So what's the deal? It's pretty simple. We might say that a specter is haunting Mitt Romney -- the specter of the Buffett Rule.
That's right, we haven't heard a lot about the so-called Buffett Rule in a while but it's the concept pushed by kabillionaire Warren Buffett and embraced by Democrats and particularly the White House, which says that the superwealthy should not pay lower tax rates than your average secretary or auto mechanic or office manager or anybody else who gets by on a salary.
It's a very resonant concept. It makes intuitive sense to people. Overwhelmingly the public supports the idea. And it's very easy to understand.
This is Romney's problem. While we don't know the specifics of Romney's tax returns, we know enough about his finances and sources of incomes to know that he is likely the poster-boy for the Buffett Rule.

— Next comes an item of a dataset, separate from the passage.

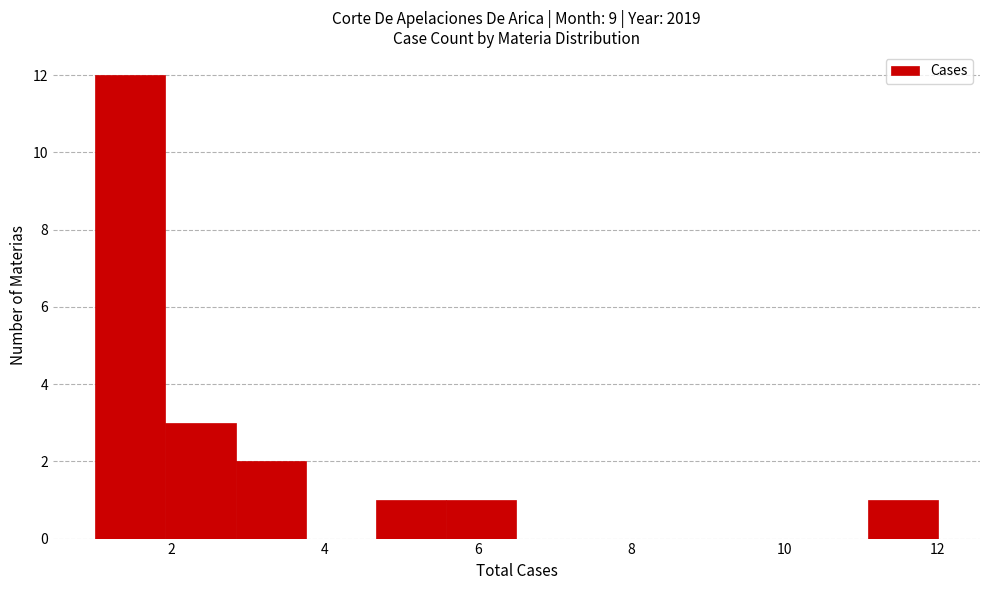

What is the height of the bar covering 2.8 to 3.8 on the x-axis? Neither the bar edges nor the heights are printed on the chart, so give them approximately, as read against the axes.

2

As Romney likes to say, he's unemployed. He doesn't draw a salary. But he seems to still be making big big money off capital gains which are currently taxed at a very low rate. He doesn't seem to have drawn a salary at any time recently. So he likely pays no payroll taxes. And that's before you get into legal but aggressive tax-sheltering. It seems virtually impossible that Mitt Romney doesn't pay the sort of effective tax rate that would make people's eyes pop when compared to middle income and even relatively wealthy (by normal standards) people who pay considerably higher rates.
That might cause a little problem in any election year. But issues of income inequality and particularly tax policy are right at the top of the political agenda in 2012. And that dictates keeping those tax returns under wraps as long as possible.